## ABOUT THIS TASK:
In the pedal assembly excerpt, list each component in paragraph [0034] that has a reference number, along with that number.

## EXTRACT TO READ:
Connected in this manner, motion of the guide 34 along the slot 22
moves the brake lower arm 24 and the accelerator upper arm 70 in
the same manner in unison and thereby maintains the desired
positional relationship between the brake pedal 12 and the
accelerator pedal 14.
[0034] The accelerator lower arm 74 is pivotably mounted to the
accelerator mounting bracket 72 such that the accelerator lower arm
74 is pivotable about a horizontal and laterally extending pivot
axis 86 which is fixed in position relative to the accelerator
upper arm 70 and the accelerator mounting bracket 72. Preferably
suitable electronic throttle control sensor (ETC) sensor 88 is
provided which generates electronic signals representative of the
pivoting motion of the accelerator lower arm 74. The sensor is
suitably connected to send the electronic signals to the vehicle
throttle system so that pivoting motion of the accelerator lower
arm 74 operates the vehicle throttle system in a desired manner.
See U.S. Pat. No. 6,360,631 and U.S. patent application Ser. No.
10/041,411, the disclosures of which are expressly incorporated
herein in their entireties, for examples of suitable ETC
accelerator pedal configurations.
[0035] The accelerator lower arm 74 is provided with a pedal or pad
90 located at a lower end of the accelerator lower arm 74 and is
adapted for depression by the driver of the motor vehicle to pivot
the accelerator lower arm 74 about the pivot axis 86 to obtain a
desired control input to the throttle system of the motor vehicle.

## SOURCE MATERIAL:
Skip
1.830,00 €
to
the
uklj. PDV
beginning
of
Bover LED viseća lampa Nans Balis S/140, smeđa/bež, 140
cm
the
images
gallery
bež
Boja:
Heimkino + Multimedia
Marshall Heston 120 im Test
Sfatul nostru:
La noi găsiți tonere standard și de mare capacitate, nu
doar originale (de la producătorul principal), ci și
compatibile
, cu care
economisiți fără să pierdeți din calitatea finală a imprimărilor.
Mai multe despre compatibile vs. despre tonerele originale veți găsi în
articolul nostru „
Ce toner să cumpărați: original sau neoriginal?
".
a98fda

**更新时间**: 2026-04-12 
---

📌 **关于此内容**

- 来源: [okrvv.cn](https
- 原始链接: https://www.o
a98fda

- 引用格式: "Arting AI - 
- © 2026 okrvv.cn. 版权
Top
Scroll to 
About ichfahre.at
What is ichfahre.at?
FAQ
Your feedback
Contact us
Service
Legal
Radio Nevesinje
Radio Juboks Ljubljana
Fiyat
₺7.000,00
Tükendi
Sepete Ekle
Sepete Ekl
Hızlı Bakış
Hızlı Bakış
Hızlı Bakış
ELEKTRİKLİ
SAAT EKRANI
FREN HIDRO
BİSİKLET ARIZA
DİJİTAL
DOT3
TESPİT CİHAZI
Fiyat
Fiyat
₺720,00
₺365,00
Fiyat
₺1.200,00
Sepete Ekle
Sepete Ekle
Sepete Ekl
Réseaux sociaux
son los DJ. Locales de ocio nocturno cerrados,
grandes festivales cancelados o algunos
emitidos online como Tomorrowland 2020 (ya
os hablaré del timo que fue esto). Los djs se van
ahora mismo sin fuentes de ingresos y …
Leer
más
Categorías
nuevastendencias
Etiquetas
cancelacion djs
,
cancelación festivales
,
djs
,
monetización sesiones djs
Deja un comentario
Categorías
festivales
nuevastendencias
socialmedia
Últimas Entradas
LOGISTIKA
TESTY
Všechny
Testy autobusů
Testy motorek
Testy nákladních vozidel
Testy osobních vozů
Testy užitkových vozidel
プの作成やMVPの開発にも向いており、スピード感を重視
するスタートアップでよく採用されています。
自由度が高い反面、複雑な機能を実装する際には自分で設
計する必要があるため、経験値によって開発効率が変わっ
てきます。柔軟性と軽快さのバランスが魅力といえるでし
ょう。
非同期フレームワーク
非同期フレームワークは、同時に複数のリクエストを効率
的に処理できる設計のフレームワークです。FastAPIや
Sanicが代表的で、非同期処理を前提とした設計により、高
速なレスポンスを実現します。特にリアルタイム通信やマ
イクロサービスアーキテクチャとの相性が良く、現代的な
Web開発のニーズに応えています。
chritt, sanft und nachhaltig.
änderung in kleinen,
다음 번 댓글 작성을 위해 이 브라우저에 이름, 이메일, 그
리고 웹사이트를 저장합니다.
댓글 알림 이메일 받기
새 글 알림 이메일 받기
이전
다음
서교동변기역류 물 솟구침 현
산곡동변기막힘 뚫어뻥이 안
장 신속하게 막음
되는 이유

## RESPONSE AREA:
- Accelerator lower arm 74
- Accelerator mounting bracket 72
- Pivot axis 86
- Accelerator upper arm 70
- Electronic throttle control (ETC) sensor 88